[start Supplied data]

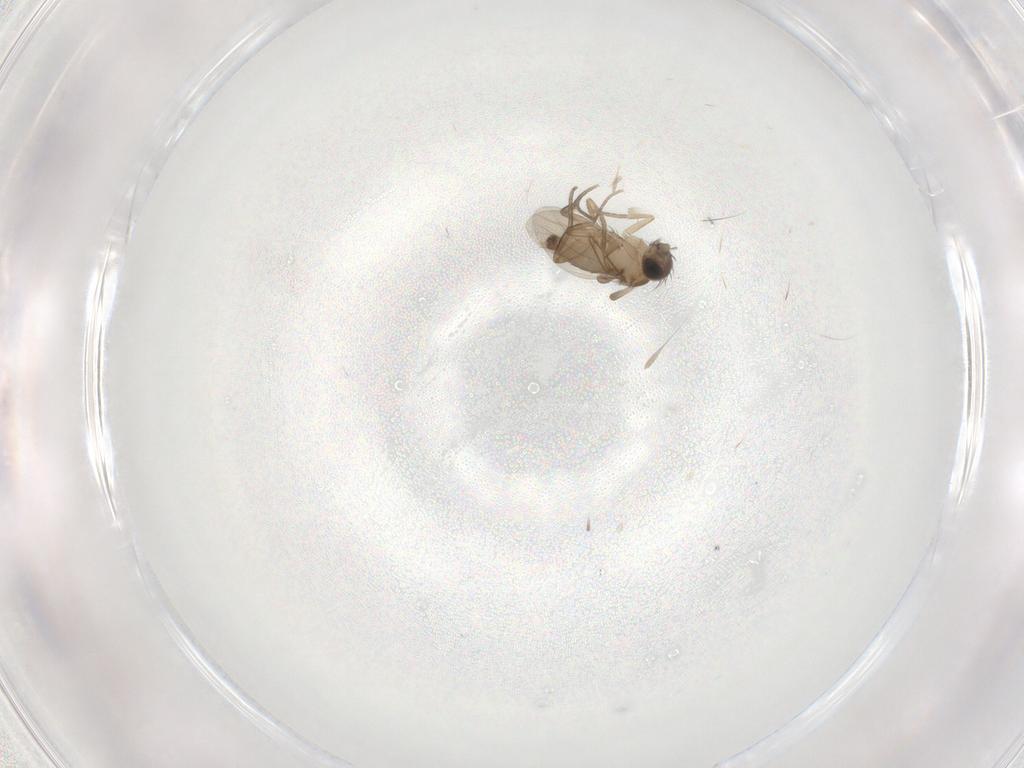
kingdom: Animalia
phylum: Arthropoda
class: Insecta
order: Diptera
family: Phoridae
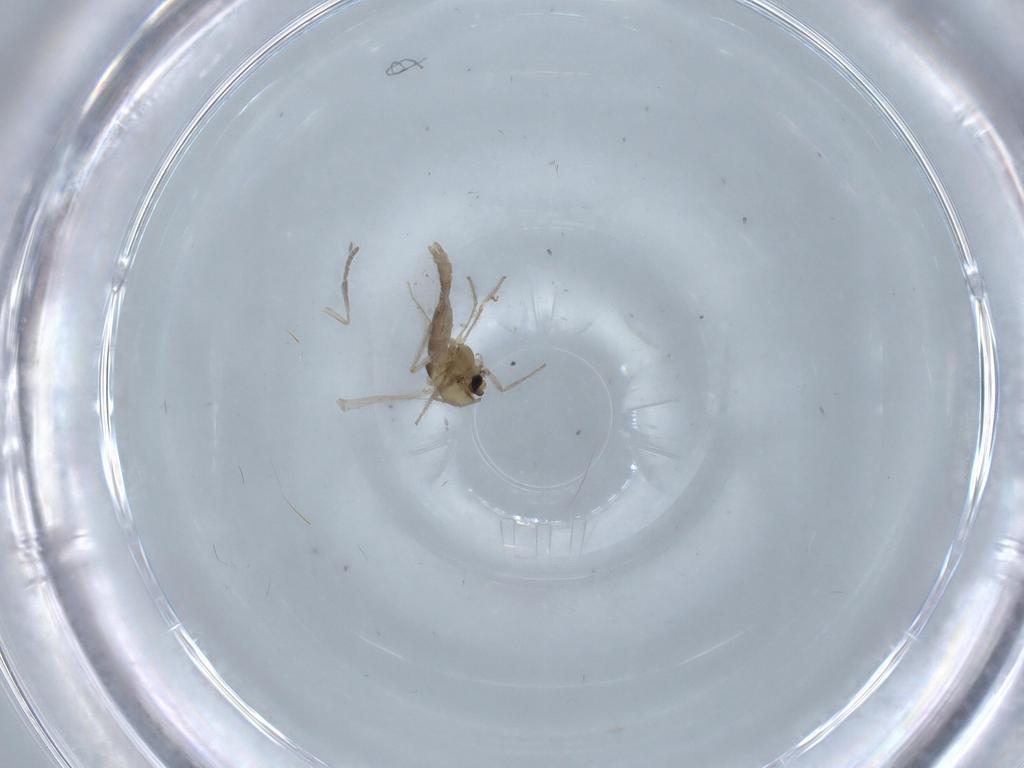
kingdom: Animalia
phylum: Arthropoda
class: Insecta
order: Diptera
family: Chironomidae
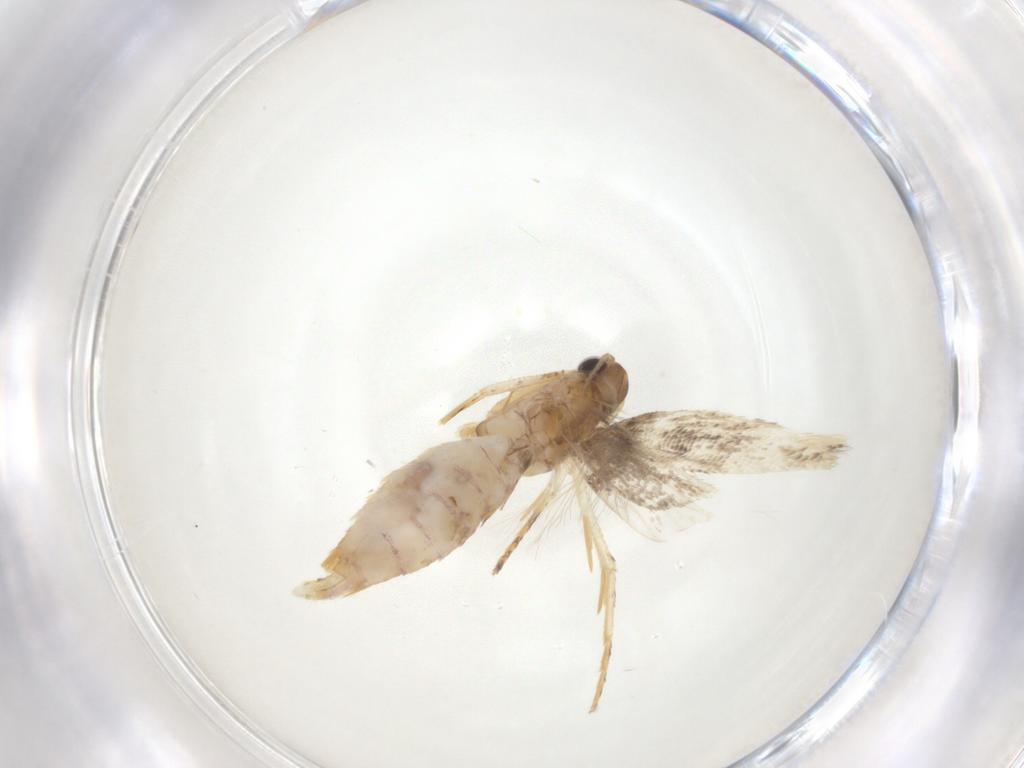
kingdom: Animalia
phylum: Arthropoda
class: Insecta
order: Lepidoptera
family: Gelechiidae
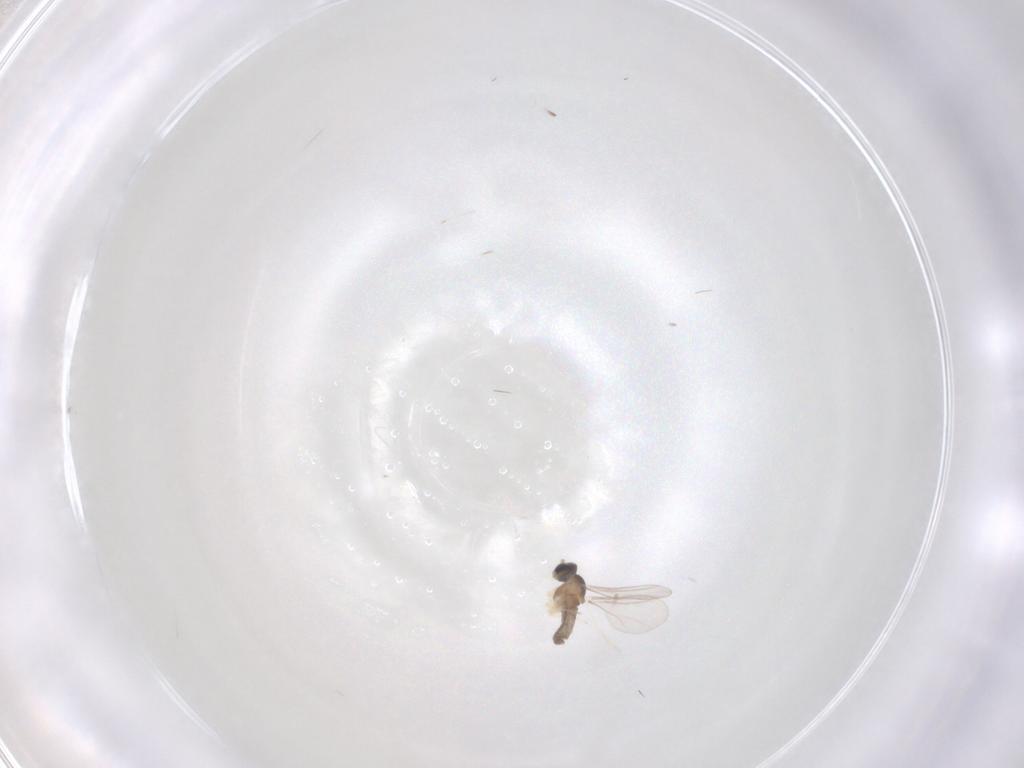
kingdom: Animalia
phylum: Arthropoda
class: Insecta
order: Diptera
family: Cecidomyiidae
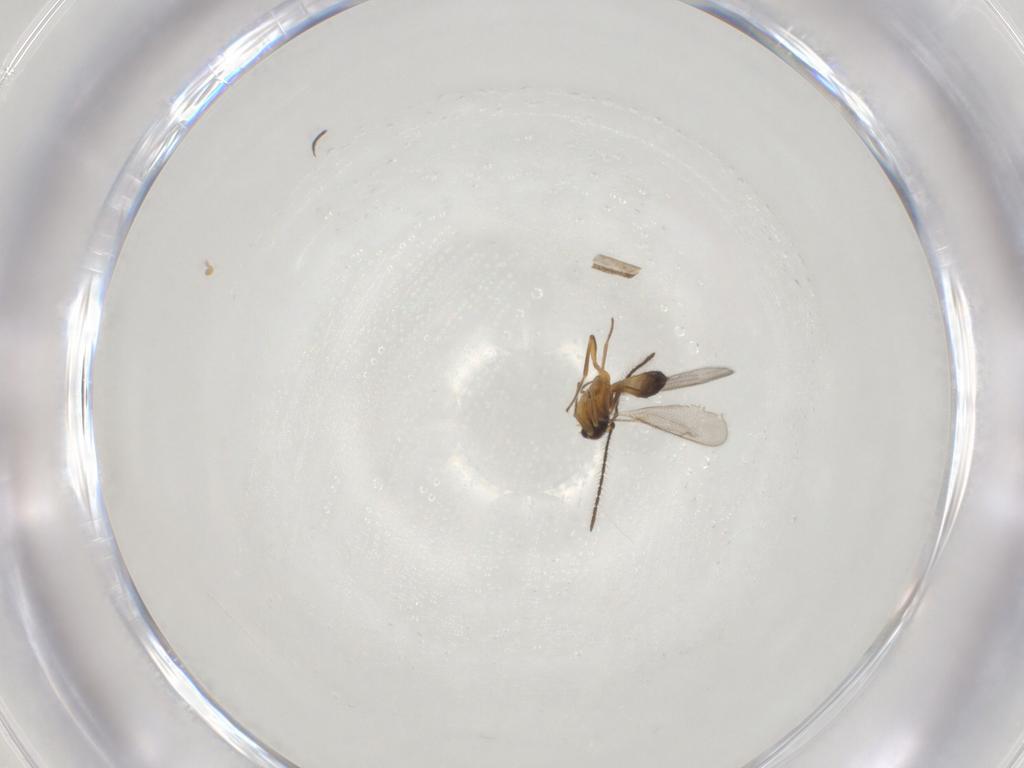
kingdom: Animalia
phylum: Arthropoda
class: Insecta
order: Hymenoptera
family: Eupelmidae
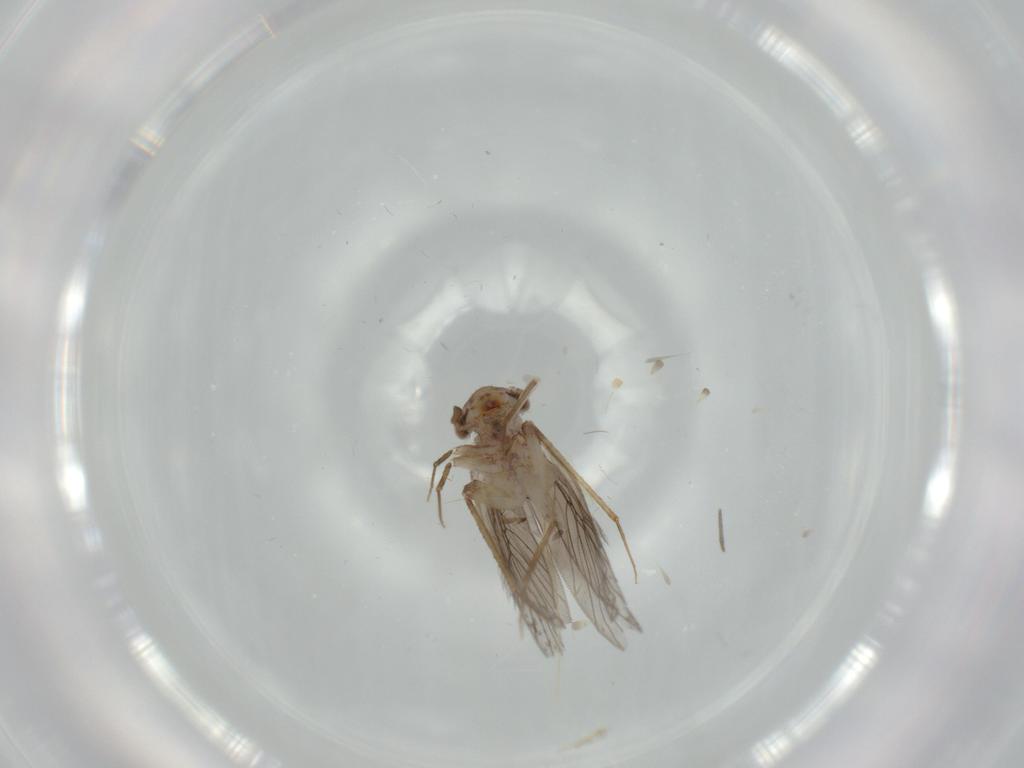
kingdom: Animalia
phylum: Arthropoda
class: Insecta
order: Psocodea
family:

[end Supplied data]

> **Exercise**
Reproduce the listing with every "phylum" replaced by "division" and all other text unchanged. Omit the picture lines.

> **Output of the exercise**
kingdom: Animalia
division: Arthropoda
class: Insecta
order: Diptera
family: Phoridae
kingdom: Animalia
division: Arthropoda
class: Insecta
order: Diptera
family: Chironomidae
kingdom: Animalia
division: Arthropoda
class: Insecta
order: Lepidoptera
family: Gelechiidae
kingdom: Animalia
division: Arthropoda
class: Insecta
order: Diptera
family: Cecidomyiidae
kingdom: Animalia
division: Arthropoda
class: Insecta
order: Hymenoptera
family: Eupelmidae
kingdom: Animalia
division: Arthropoda
class: Insecta
order: Psocodea
family:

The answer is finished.